- Axed Eastern Cape health MEC Sindiswa Gomba says she is shocked that Premier Oscar Mabuyane has fired her.
- Gomba was fired on Thursday amid fraud allegations stemming from the funeral of former president Nelson Mandela and after the SIU implicated her in wrongdoing in relation to the acquisition of scooter ambulances.
- Gomba said she was not warned by the premier about the sacking and that she had not received a termination letter.
"I am heartbroken. It's painful. I thought he would want to wait for the courts to find me guilty first before making the decision, so I am shocked."
These were the words of emotional former Eastern Cape Health MEC Sindiswa Gomba in reaction to the news of her dismissal by Premier Oscar Mabuyane.
Gomba charged that none of her predecessors in the department were persecuted like she was.
She became the Health MEC in 2019, following the national and provincial elections.
But, she said, throughout her term in office, she was crucified. The media and the public treated her as if she was dumb - something which she isn't, she said.
Gomba opened up to News24 on Friday, a day after Mabuyane fired her in light of a string of allegations she faces in connection with the infamous Nelson Mandela funeral fraud case. The Special Investigating Unit also implicated her in wrongdoing by SIU in the procurement of scooter ambulances.
Mabuyane admitted during a press briefing on Thursday that while a process relating to the awarding of the scooter tender to a certain company was red flagged, no public funds were paid to the company.
The former head of the health department, Dr Thobile Mbengashe, who was removed from the post in September and sent sideways to take up an advisory role, is facing a disciplinary hearing for his role in the scooter deal.
Mabuyane has appointed Cogta MEC Xolile Nqatha acting health MEC until a permanent replacement is found.
Gomba will, however, remain a member of the Eastern Cape legislature.
Gomba and other ANC heavyweights and officials in the Buffalo City metro region, are facing a string of serious charges, including fraud, corruption, money laundering and the contravention of the Municipal Finance Management Act. The 15 people are accused of misleading the municipality to believe that it had an obligation to make money available for a funeral and memorial service for former president Nelson Mandela in December 2013.

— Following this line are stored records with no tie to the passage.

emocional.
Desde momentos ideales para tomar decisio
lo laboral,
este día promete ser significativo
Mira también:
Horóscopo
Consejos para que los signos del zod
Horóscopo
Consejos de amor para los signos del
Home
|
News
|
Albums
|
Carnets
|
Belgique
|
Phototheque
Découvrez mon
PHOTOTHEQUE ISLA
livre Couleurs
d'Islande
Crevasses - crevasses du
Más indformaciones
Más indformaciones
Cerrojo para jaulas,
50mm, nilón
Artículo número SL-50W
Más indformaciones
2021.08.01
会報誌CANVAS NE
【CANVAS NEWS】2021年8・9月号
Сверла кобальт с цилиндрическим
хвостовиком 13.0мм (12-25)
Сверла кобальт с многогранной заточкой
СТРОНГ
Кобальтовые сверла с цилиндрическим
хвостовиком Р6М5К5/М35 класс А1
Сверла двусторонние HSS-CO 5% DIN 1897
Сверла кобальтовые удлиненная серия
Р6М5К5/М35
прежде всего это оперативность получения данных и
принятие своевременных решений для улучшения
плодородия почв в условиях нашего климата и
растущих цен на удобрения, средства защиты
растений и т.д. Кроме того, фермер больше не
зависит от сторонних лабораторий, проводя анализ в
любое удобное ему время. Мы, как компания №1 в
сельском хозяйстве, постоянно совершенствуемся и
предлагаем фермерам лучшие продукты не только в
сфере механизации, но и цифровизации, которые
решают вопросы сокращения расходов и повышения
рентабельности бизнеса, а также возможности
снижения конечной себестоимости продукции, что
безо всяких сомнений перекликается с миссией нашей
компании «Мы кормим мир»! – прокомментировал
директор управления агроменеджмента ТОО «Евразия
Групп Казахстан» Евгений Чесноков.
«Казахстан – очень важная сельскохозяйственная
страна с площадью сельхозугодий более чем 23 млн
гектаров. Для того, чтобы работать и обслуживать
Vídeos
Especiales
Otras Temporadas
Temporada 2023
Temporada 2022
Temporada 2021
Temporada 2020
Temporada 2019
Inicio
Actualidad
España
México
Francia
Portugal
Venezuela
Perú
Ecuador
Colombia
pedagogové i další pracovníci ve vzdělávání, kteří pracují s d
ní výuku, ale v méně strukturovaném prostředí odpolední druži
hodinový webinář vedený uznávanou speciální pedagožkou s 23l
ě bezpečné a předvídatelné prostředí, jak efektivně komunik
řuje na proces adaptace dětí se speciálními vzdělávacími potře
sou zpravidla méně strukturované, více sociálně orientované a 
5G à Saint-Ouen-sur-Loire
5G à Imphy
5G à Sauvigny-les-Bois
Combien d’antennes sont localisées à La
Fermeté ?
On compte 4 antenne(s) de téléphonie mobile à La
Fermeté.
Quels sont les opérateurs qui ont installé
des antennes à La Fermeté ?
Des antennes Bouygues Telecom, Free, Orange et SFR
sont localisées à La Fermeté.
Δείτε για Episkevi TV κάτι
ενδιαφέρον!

According to the charge sheet, once R10m was availed, the suspects acted with a common purpose to defraud and manipulate municipal procurement processes through illegal deviation, and then to manipulate the situation so that funding could be used for other purposes than for what they officially approved.
The accused were each released on R1 000 bail and the case was postponed to 5 March for the defence to be furnished with copies of the docket and for four outstanding suspects to be brought before court.